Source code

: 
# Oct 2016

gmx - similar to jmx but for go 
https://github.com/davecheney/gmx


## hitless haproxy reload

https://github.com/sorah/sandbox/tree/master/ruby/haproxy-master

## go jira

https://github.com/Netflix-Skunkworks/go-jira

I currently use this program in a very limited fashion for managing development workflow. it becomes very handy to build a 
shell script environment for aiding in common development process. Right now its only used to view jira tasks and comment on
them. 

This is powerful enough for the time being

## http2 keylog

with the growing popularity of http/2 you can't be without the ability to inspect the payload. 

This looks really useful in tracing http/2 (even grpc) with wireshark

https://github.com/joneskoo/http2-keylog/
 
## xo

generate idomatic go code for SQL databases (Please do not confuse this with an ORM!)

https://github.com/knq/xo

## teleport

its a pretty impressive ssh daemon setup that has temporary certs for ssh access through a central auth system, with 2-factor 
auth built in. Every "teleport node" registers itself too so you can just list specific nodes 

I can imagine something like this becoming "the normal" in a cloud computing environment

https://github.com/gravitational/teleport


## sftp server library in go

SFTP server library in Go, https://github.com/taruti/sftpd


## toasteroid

- WHAT THE TASK REQUIRES
Return the material above unaltered. Include every line.

- SOLVED EXERCISE
Source code

: 
# Oct 2016

gmx - similar to jmx but for go 
https://github.com/davecheney/gmx


## hitless haproxy reload

https://github.com/sorah/sandbox/tree/master/ruby/haproxy-master

## go jira

https://github.com/Netflix-Skunkworks/go-jira

I currently use this program in a very limited fashion for managing development workflow. it becomes very handy to build a 
shell script environment for aiding in common development process. Right now its only used to view jira tasks and comment on
them. 

This is powerful enough for the time being

## http2 keylog

with the growing popularity of http/2 you can't be without the ability to inspect the payload. 

This looks really useful in tracing http/2 (even grpc) with wireshark

https://github.com/joneskoo/http2-keylog/
 
## xo

generate idomatic go code for SQL databases (Please do not confuse this with an ORM!)

https://github.com/knq/xo

## teleport

its a pretty impressive ssh daemon setup that has temporary certs for ssh access through a central auth system, with 2-factor 
auth built in. Every "teleport node" registers itself too so you can just list specific nodes 

I can imagine something like this becoming "the normal" in a cloud computing environment

https://github.com/gravitational/teleport


## sftp server library in go

SFTP server library in Go, https://github.com/taruti/sftpd


## toasteroid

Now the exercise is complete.